::: Source document :::
To find the most adventurous form of student assessment at play in the United States, at least for an urban school system, you need look no farther than 100 miles up the road to Milwaukee, Wis.
At 160 facilities and some 100,000 students, the Milwaukee Public Schools (MPS) is roughly one-fourth the size of the Chicago system, yet it bears many of the same features, notably a largely minority and low-income student population. For the last few years, Milwaukee—now fabled for its experiment with school choice—has also been trying out a varied method of assessment, called “learning proficiencies,” that combines tests, performance tasks, projects, papers and oral presentations.
“What distinguishes Milwaukee is that they aren’t just looking at test scores but at multiple measures,” says Douglas Reeves, director of the Center for Performance Assessment, a Denver-based consultancy that helped put the Milwaukee plan in place. Reeves calls the Milwaukee approach “the best in the country among big-city systems.”
Yet the Milwaukee Board of School Directors is now moving to slip in more testing and overhaul the proficiencies. Proponents of the proficiencies fear that Milwaukee’s novel mode of performance-based assessment is perilously threatened.
Besides regular coursework, students in Milwaukee also are judged on a variety of performance-based assessments. Elaborate middle-grade proficiencies require 8th-graders to surmount hurdles in science, math and communications. Requirements include executing a science project, designing a scale model, writing essays and a research paper, reading at a certain level and making a three-to-five-minute videotaped speech.
::: Data for analysis :::
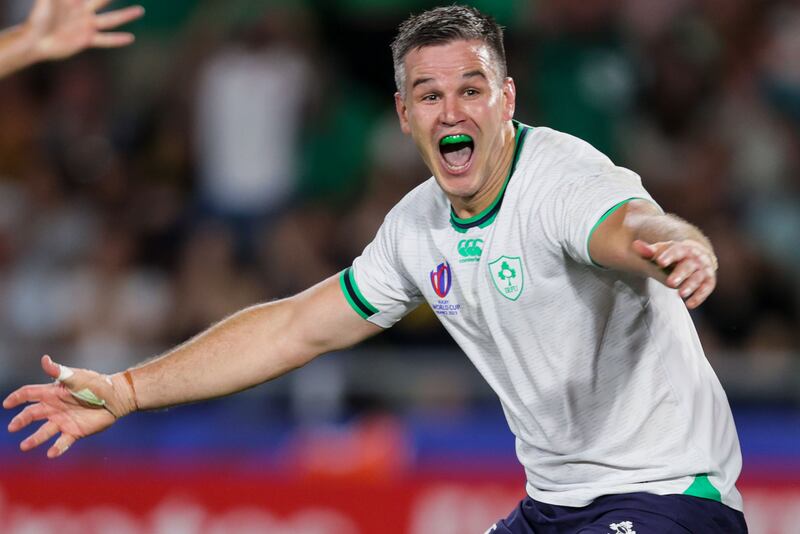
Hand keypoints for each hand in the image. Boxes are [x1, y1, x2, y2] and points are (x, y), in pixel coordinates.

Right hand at [3, 355, 135, 457]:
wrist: (116, 397)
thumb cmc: (97, 383)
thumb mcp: (77, 377)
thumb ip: (60, 372)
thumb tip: (44, 359)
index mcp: (53, 393)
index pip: (30, 394)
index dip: (17, 398)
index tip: (7, 403)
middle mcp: (55, 408)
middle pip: (32, 414)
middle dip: (21, 421)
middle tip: (12, 427)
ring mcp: (63, 421)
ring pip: (44, 432)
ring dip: (34, 439)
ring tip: (25, 446)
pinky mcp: (74, 432)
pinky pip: (63, 442)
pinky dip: (57, 449)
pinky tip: (51, 453)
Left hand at [25, 0, 143, 61]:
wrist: (37, 41)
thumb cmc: (38, 19)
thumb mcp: (45, 3)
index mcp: (75, 1)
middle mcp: (84, 11)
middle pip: (104, 1)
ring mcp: (87, 26)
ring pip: (111, 19)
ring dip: (126, 15)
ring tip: (140, 10)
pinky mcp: (87, 40)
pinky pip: (106, 40)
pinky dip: (117, 40)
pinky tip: (130, 38)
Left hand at [632, 239, 717, 308]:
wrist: (695, 255)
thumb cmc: (673, 254)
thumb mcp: (661, 251)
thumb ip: (648, 251)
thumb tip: (635, 245)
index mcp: (683, 248)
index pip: (676, 251)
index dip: (668, 256)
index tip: (659, 262)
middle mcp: (696, 258)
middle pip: (688, 266)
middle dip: (680, 274)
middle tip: (670, 283)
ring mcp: (704, 269)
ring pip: (698, 277)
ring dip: (690, 286)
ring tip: (680, 294)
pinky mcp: (709, 281)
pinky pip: (706, 288)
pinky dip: (699, 297)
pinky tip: (690, 305)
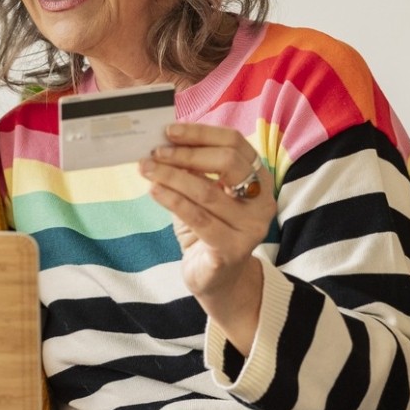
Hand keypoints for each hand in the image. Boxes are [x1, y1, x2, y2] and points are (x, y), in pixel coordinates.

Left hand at [138, 122, 273, 352]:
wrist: (216, 279)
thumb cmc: (209, 229)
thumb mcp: (203, 193)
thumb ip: (193, 169)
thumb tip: (164, 142)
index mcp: (259, 178)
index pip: (235, 143)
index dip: (201, 133)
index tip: (169, 131)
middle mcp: (262, 200)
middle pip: (228, 162)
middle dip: (187, 153)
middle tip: (156, 153)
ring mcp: (251, 227)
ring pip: (208, 191)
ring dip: (172, 176)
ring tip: (147, 168)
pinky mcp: (233, 249)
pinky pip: (199, 219)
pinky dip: (173, 201)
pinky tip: (154, 191)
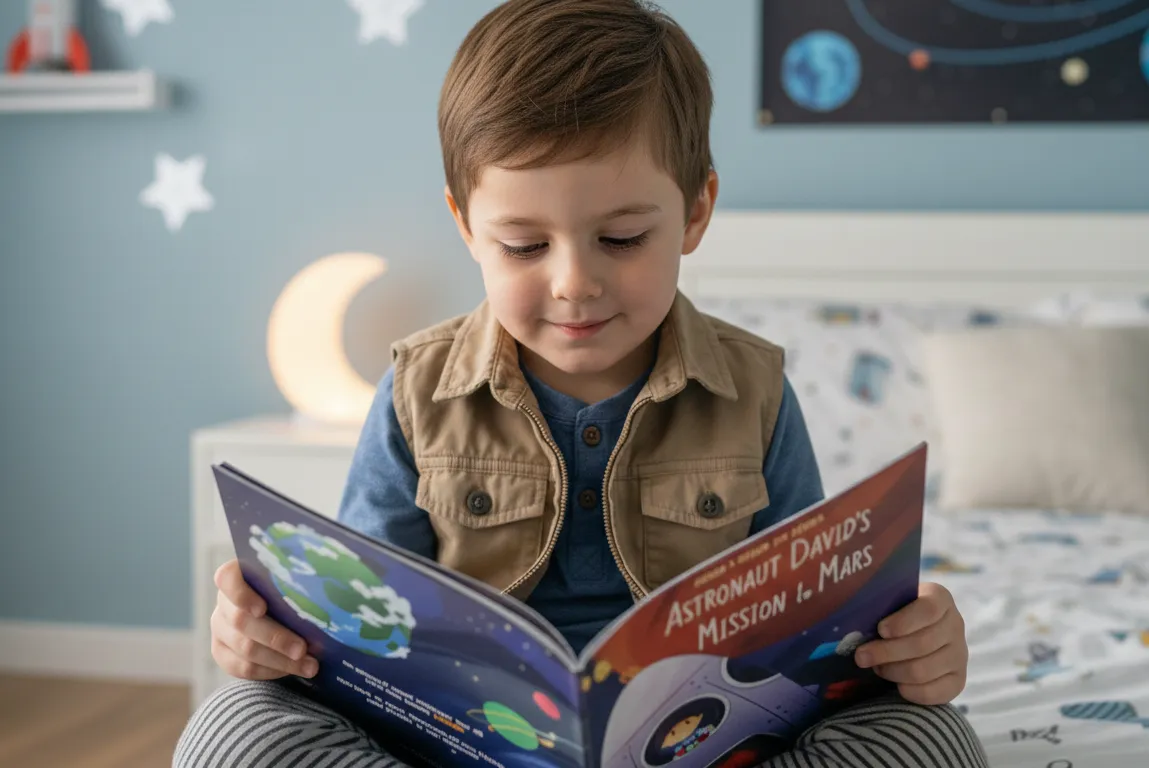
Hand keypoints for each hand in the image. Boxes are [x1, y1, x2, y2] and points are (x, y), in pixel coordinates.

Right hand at [210, 559, 317, 680]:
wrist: (283, 613)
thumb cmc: (293, 591)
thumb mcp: (294, 581)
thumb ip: (299, 581)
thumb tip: (329, 584)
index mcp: (237, 576)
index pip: (227, 579)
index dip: (241, 595)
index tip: (262, 609)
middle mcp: (224, 602)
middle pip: (241, 621)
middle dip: (276, 638)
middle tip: (303, 649)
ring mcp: (219, 629)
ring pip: (245, 649)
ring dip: (280, 661)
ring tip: (310, 665)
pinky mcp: (222, 652)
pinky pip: (242, 668)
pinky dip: (270, 672)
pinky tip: (293, 671)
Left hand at [854, 582, 967, 704]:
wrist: (916, 633)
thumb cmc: (895, 614)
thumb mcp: (891, 602)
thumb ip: (880, 606)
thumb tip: (855, 619)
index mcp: (940, 599)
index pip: (928, 609)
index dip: (902, 622)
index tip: (880, 630)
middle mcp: (955, 625)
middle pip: (921, 644)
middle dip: (886, 652)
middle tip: (861, 656)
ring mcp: (959, 654)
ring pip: (923, 670)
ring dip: (893, 671)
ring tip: (876, 667)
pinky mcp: (958, 680)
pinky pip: (933, 693)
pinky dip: (909, 691)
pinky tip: (895, 685)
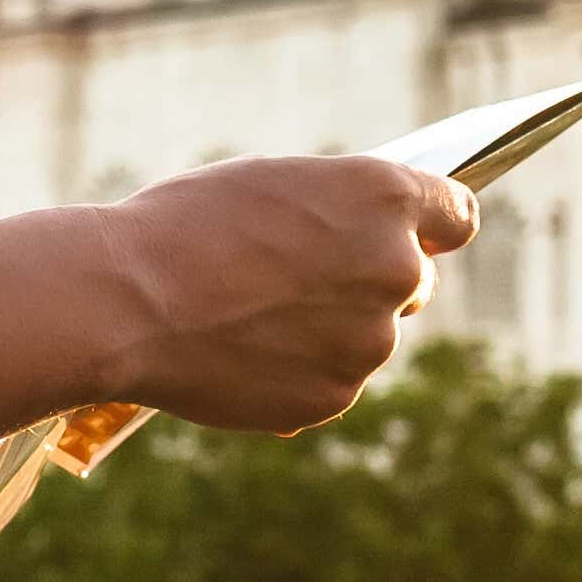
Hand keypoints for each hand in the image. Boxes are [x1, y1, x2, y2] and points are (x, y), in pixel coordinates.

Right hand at [87, 156, 474, 434]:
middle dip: (368, 281)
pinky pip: (329, 381)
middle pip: (412, 281)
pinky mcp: (336, 396)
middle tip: (301, 280)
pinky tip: (241, 355)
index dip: (435, 227)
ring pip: (365, 337)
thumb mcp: (272, 185)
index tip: (424, 236)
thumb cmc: (185, 226)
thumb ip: (337, 212)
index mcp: (384, 198)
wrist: (126, 302)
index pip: (456, 215)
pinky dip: (297, 373)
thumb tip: (364, 245)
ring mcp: (369, 341)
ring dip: (326, 331)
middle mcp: (394, 268)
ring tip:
:::
#### [Directions]
[1] Reproduce, word for word, everything from "Yet the Milwaukee" down to "three-to-five-minute videotaped speech." in the article on Milwaukee's student assessment.
[2] Resume the article on Milwaukee's student assessment, picking up after its final sentence.
The rows have no connection to the article on Milwaukee's student assessment.

#### [Results]
[1]
Yet the Milwaukee Board of School Directors is now moving to slip in more testing and overhaul the proficiencies. Proponents of the proficiencies fear that Milwaukee’s novel mode of performance-based assessment is perilously threatened.
Besides regular coursework, students in Milwaukee also are judged on a variety of performance-based assessments. Elaborate middle-grade proficiencies require 8th-graders to surmount hurdles in science, math and communications. Requirements include executing a science project, designing a scale model, writing essays and a research paper, reading at a certain level and making a three-to-five-minute videotaped speech.

[2]
Those who don’t pass muster by 8th-grade graduation day have another option. In summer school, they can participate in Adopt a City, a project where they delve into the demographics, culture, politics and climate of an American city other than Milwaukee and then take a position on whether they’d like to live there.
To graduate from high school, MPS students must demonstrate mastery on both writing and math assessments, which last about three hours apiece. Juniors and seniors must render either a persuasive, creative, expository or narrative essay (depending on the year), plus a business letter. The math tasks center on six problems in geometry and trigonometry, plus two mind twisters involving such elements as compounded interest, vehicle speed, equations and graphs. State reading and math tests are folded into the process.
Their root
The proficiencies have their roots in the early 1990s. MPS, under standards-oriented Supt. Howard Fuller, a civil rights activist, scrapped the norm-referenced Iowa Tests of Basic Skills, demanded arts assessments and oral presentations and stiffened high school exit requirements. (Tests of writing, English language and math already were in place.)
But Fuller’s initiatives soon endured a public humiliation. In 1995, only 21 percent of juniors taking a new MPS math-proficiency exam passed the test, and that caught the eye of then-U.S. House Speaker Newt Gingrich. “Seventy-nine percent!” he exclaimed in an appearance before the National Press Club that July. “I mean, if this isn’t the beginning of the collapse of your civilization, how bad does it have to get to have indicators? You have a society which is failing to identify what matters and failing to insist that the next generation learn it.”
Gingrich went on to speculate that the math test was too easy. Cynthia Ellwood, MPS education director, took umbrage, suggesting that the speaker take the test. “I’d like to see how he did,” she commented in the press.
Gingrich never complied, but his remarks “catalyzed a reaction,” recalls Ellwood. “It had everybody in Milwaukee fighting for those juniors to succeed.” Indeed, by the following year, more than 90 percent of graduating seniors did clear the math test, and the success rate in both reading and math has since hovered at around the same level.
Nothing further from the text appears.